Wednesday, October 20, 2010

Ed Summers on the linked data release from Deutschen Nationalbibliothek

See Ed Summers' comments on the DNB release of linked library data at
http://inkdroid.org/journal/2010/10/19/linked-library-data-at-the-deutschen-nationalbibliothek/

Summers' piece is worth reading.

Here are some highlights.

The Deutschen Nationalbibliothek (DNB)has released linked library data for

■1.8 million authors from the Personennamendatei (PND)
■1.3 million corporate bodies from the Gemeinsame Körperschaftsdatei (GKD)
■187,000 subject headings from the Schlagwortnormdatei (SWD)
■51,000 Dewey Decimal Classification categories
The full dataset that the DNB has made available for download amounts to 38,849,113 individual statements (aka triples).

See the DNB announcement at http://lists.w3.org/Archives/Public/public-lod/2010Oct/0016.html

This is a huge event for _library_ uses of linked data, and exemplary behavior from DNB. Other research and national libraries should emulate the DNB.

Summers cites Herta Müller's authority information as an illustration and notes the use of RDA vocabularies, which are also available as linked data. "RDF vocabularies are explicit ways of describing resources like people, places, topics, etc. When different things are described using the same vocabulary (or the vocabularies themselves are related together in a particular way) it becomes possible to merge the descriptions, and build software on top of it."
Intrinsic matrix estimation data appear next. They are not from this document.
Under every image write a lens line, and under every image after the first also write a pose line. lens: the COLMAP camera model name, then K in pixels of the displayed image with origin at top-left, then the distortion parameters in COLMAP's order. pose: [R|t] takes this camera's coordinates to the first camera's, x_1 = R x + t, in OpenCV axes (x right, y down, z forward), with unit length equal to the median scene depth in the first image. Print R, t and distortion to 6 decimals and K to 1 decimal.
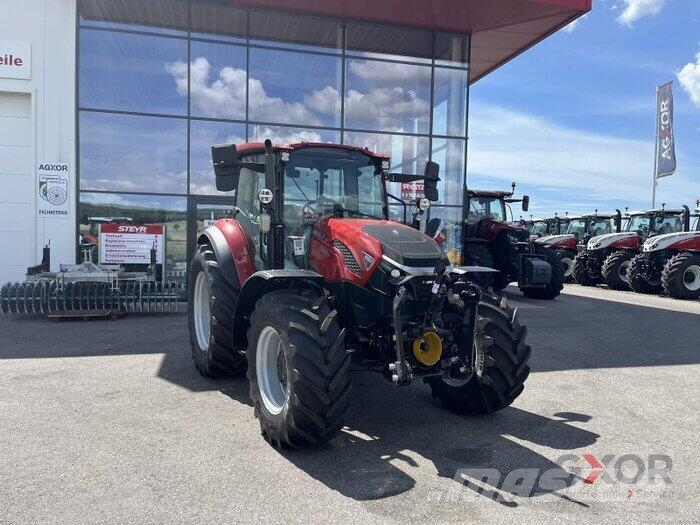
lens RADIAL K [[531.2, 0, 352.2], [0, 531.2, 264.8], [0, 0, 1]] dist [0.082685, -0.106622]
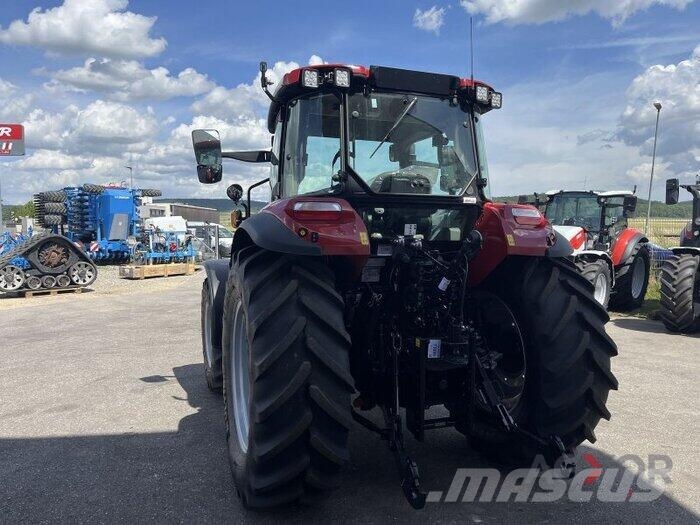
lens RADIAL K [[531.2, 0, 351.3], [0, 531.2, 270.5], [0, 0, 1]] dist [0.082685, -0.106622]
pose [[-0.990800, -0.024527, 0.133092, -0.131568], [-0.008654, 0.992910, 0.118555, -0.076495], [-0.135056, 0.116312, -0.983988, 1.487658]]
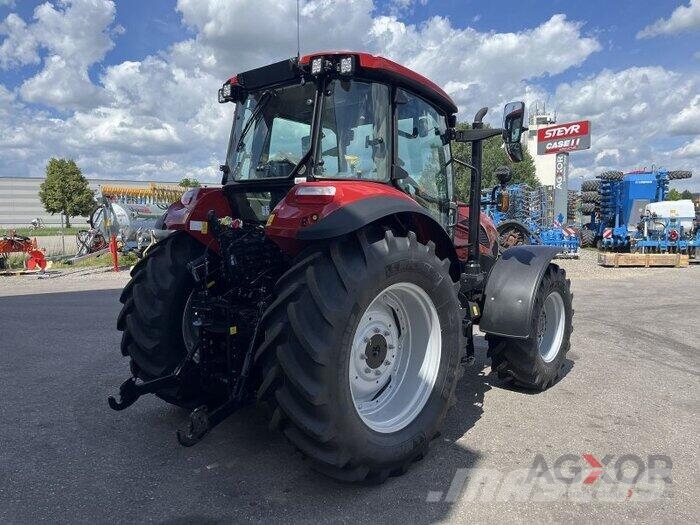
lens RADIAL K [[531.2, 0, 352.3], [0, 531.2, 272.8], [0, 0, 1]] dist [0.082685, -0.106622]
pose [[-0.339322, -0.106251, 0.934651, -0.673536], [0.038046, 0.991237, 0.126496, -0.058909], [-0.939901, 0.078483, -0.332306, 1.091498]]
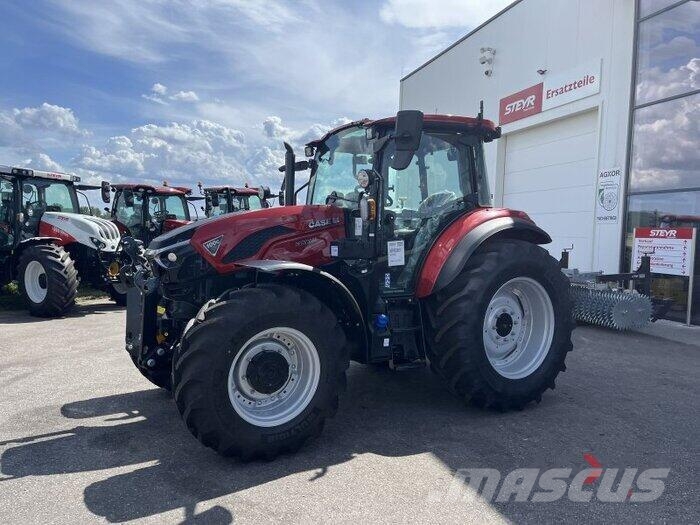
lens RADIAL K [[531.2, 0, 352.2], [0, 531.2, 259.6], [0, 0, 1]] dist [0.082685, -0.106622]
pose [[0.063915, 0.029183, -0.997529, 0.701194], [-0.071991, 0.997103, 0.024558, -0.017289], [0.995355, 0.070243, 0.065831, 0.775412]]
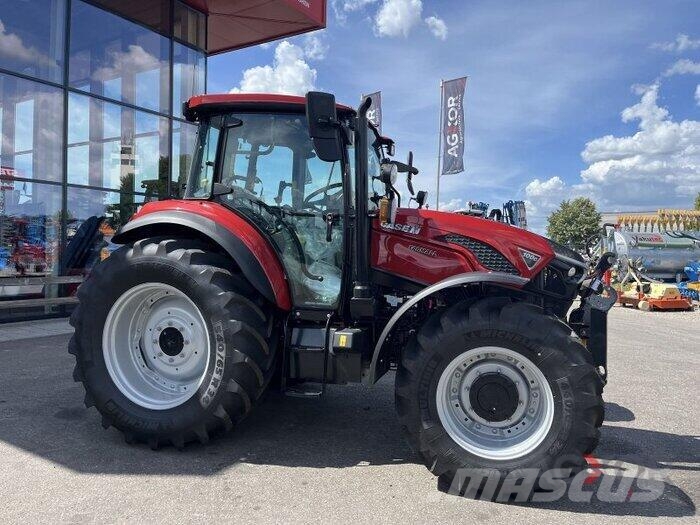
lens RADIAL K [[531.2, 0, 353.6], [0, 531.2, 257.3], [0, 0, 1]] dist [0.082685, -0.106622]
pose [[0.714454, -0.014858, 0.699525, -0.495142], [0.024590, 0.999690, -0.003882, -0.008354], [-0.699250, 0.019975, 0.714598, 0.350239]]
"Another really interesting thing to note about this RDF for Herta Müller are the links to Wikipedia (http://de.wikipedia.org/wiki/Herta_M%C3%BCller), VIAF (http://viaf.org/viaf/12324250) and dbpedia (http://dbpedia.org/resource/Herta_M%C3%BCller). These are important because they contextualize the DNB record for Herta Müller by relating it to other records for her, thus allowing it to be disambiguated from records describing other people named Herta Müller."

"[Summers] did some quick and dirty analysis of the full data dump from the DNB and found: 3,569,402 links to VIAF and 40,136 links to dbpedia (the Linked Data version of Wikipedia)."
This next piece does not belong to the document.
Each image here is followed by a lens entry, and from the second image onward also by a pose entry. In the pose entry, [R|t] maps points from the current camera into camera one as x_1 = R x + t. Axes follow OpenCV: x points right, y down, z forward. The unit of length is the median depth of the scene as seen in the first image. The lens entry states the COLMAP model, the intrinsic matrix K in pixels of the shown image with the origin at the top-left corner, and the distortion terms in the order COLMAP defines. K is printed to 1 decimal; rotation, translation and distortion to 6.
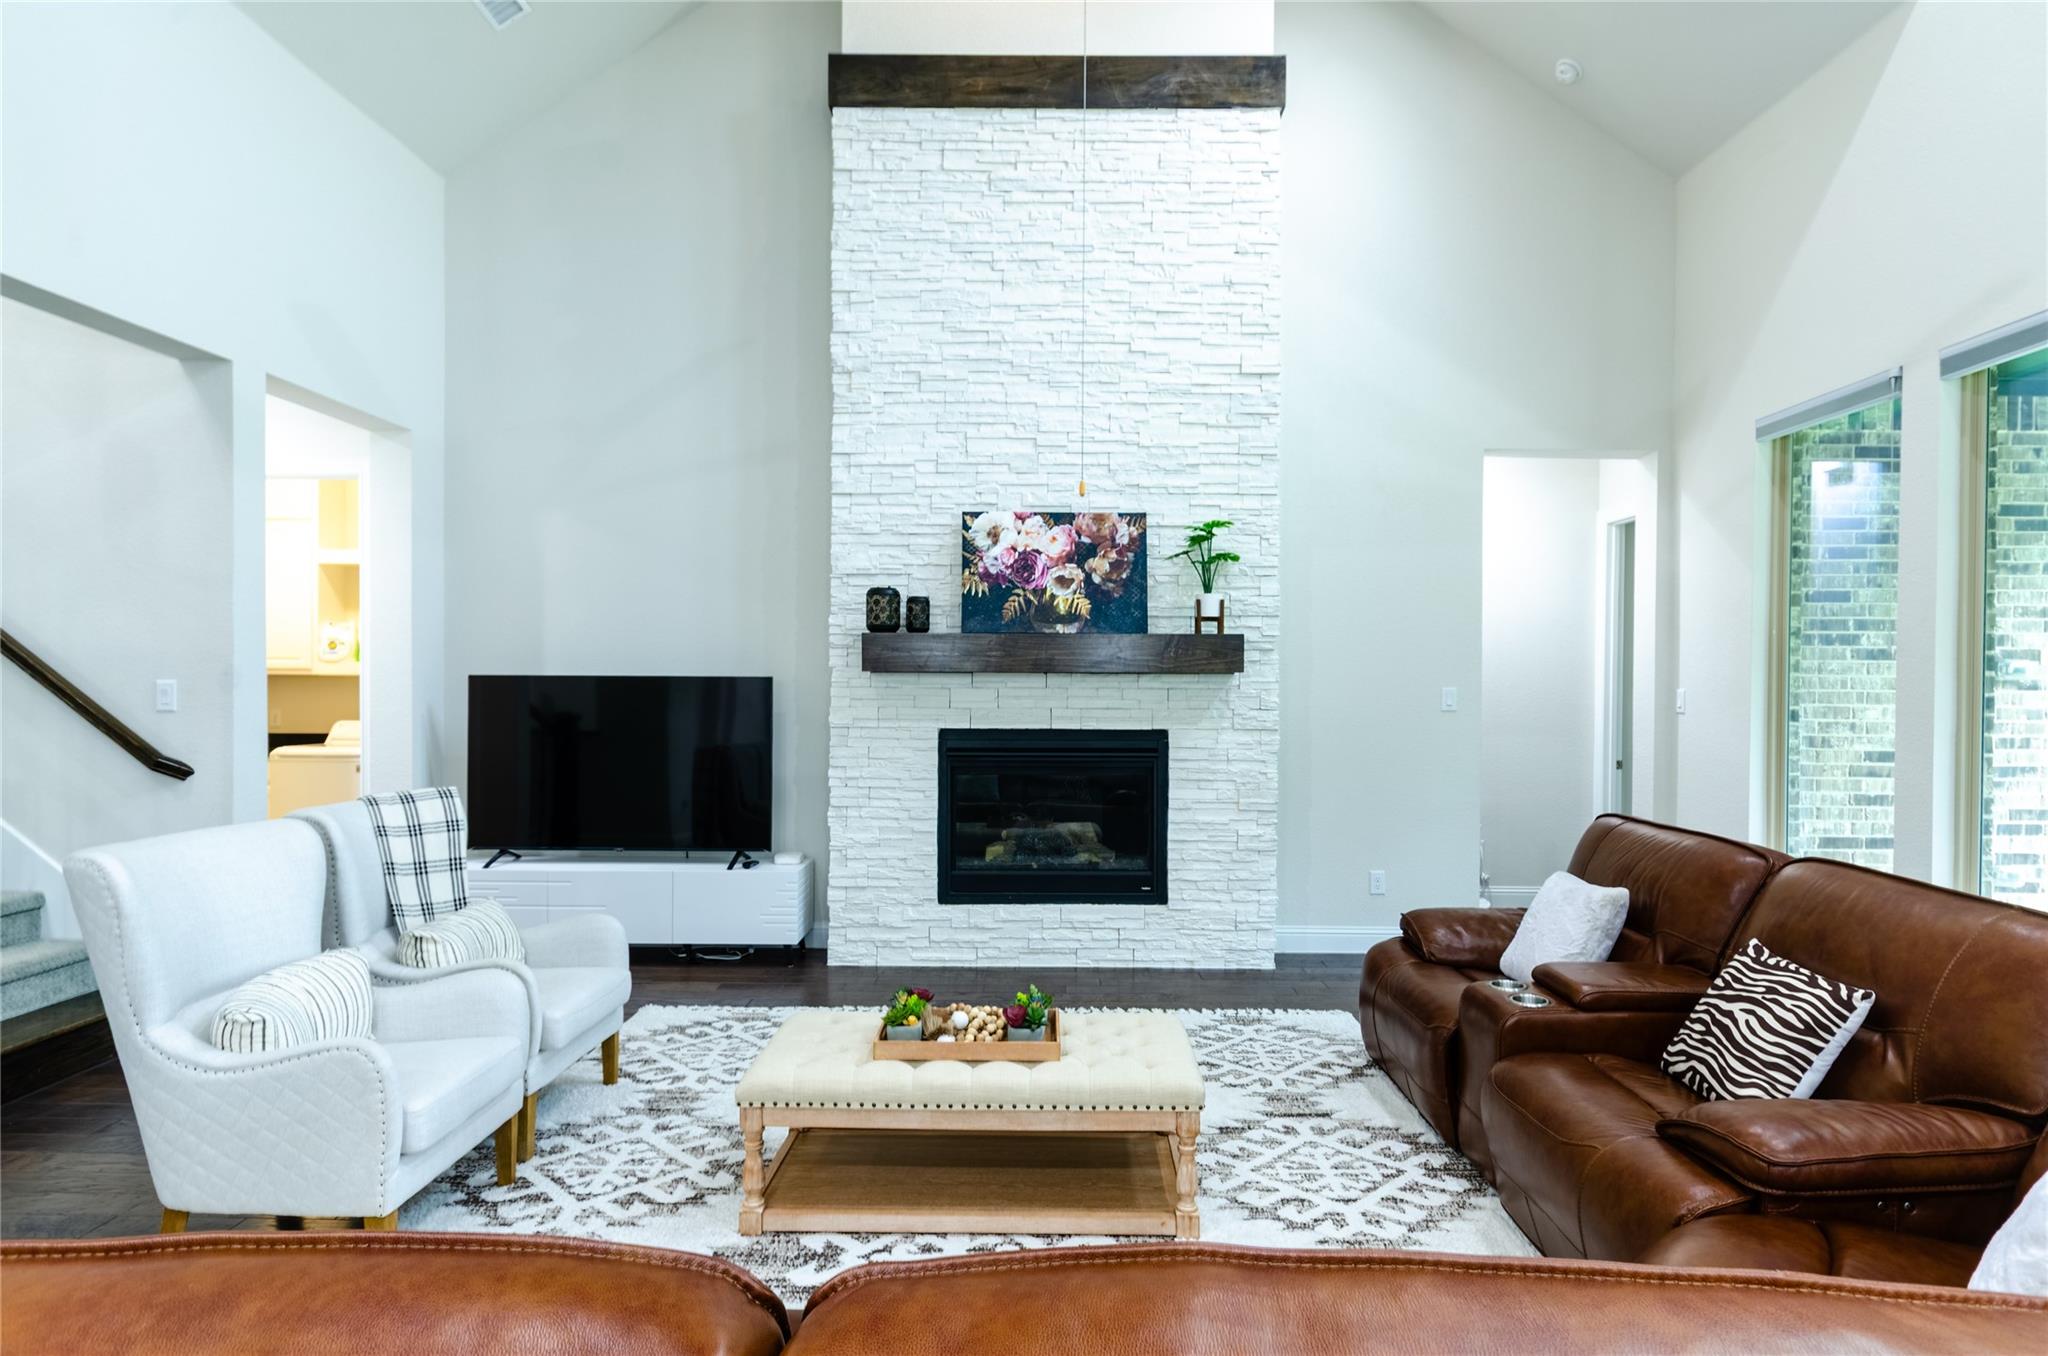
lens RADIAL K [[1093.5, 0, 1038.2], [0, 1093.5, 687.4], [0, 0, 1]] dist [0.002198, -0.000234]
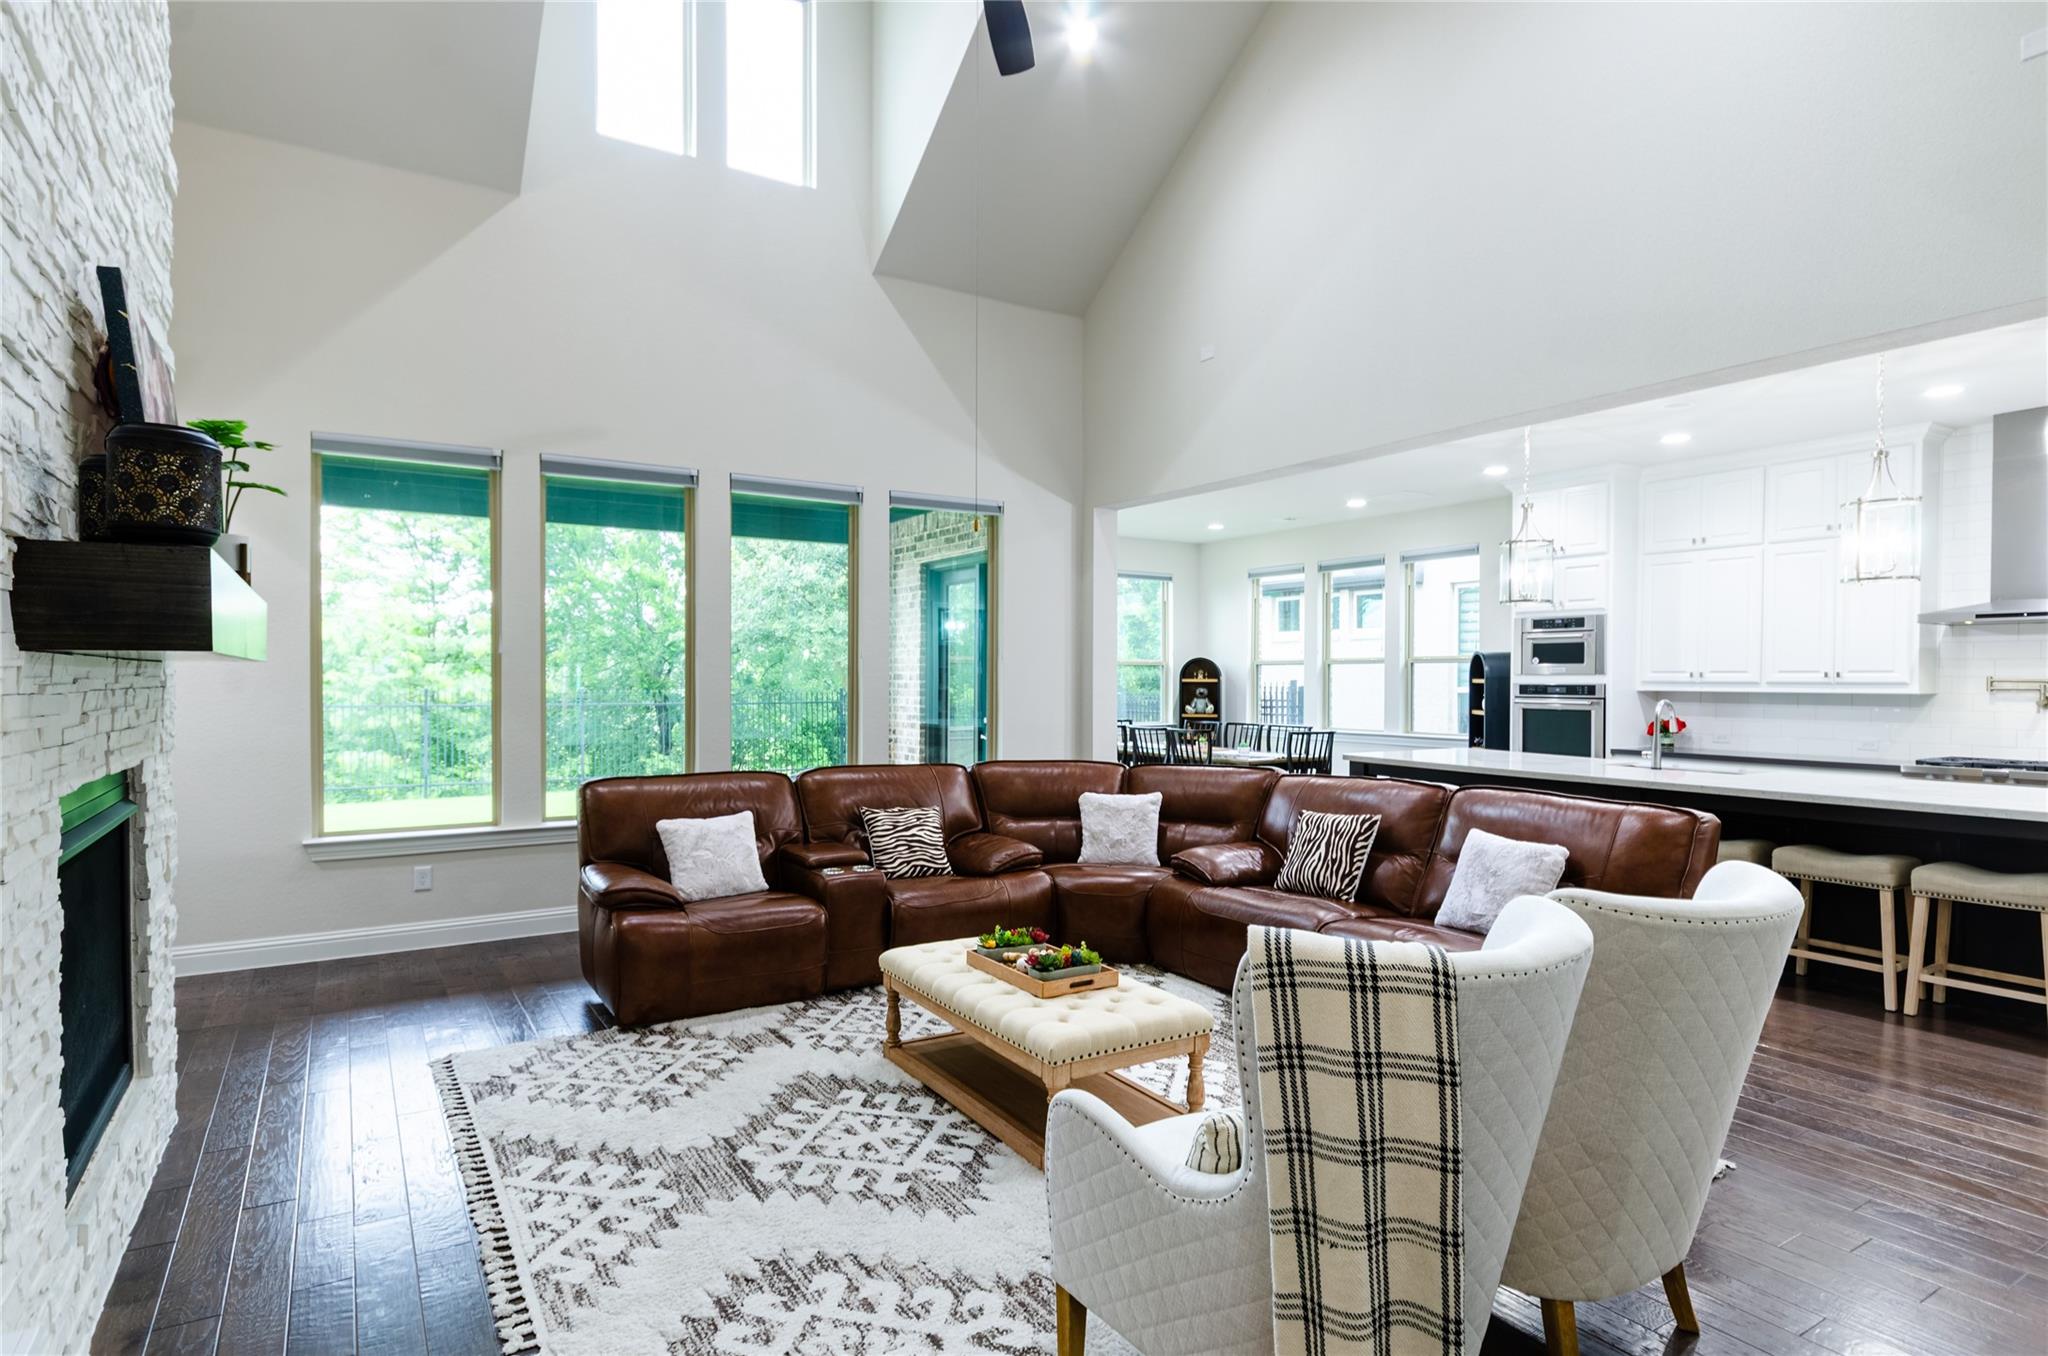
lens RADIAL K [[1093.5, 0, 1038.2], [0, 1093.5, 687.4], [0, 0, 1]] dist [0.002198, -0.000234]
pose [[-0.541361, -0.013078, 0.840689, -0.828562], [-0.001120, 0.999889, 0.014834, -0.009375], [-0.840789, 0.007089, -0.541316, 1.274335]]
Summers goes on to talk a bit about what more needs to be done.

"What remains to be done to some extent is leveraging this contextual information around our data in Library Applications, both cataloging, metadata enrichment applications and end user facing discovery applications."


There is a lot more in his piece, and links to many related tools, projects, and activities.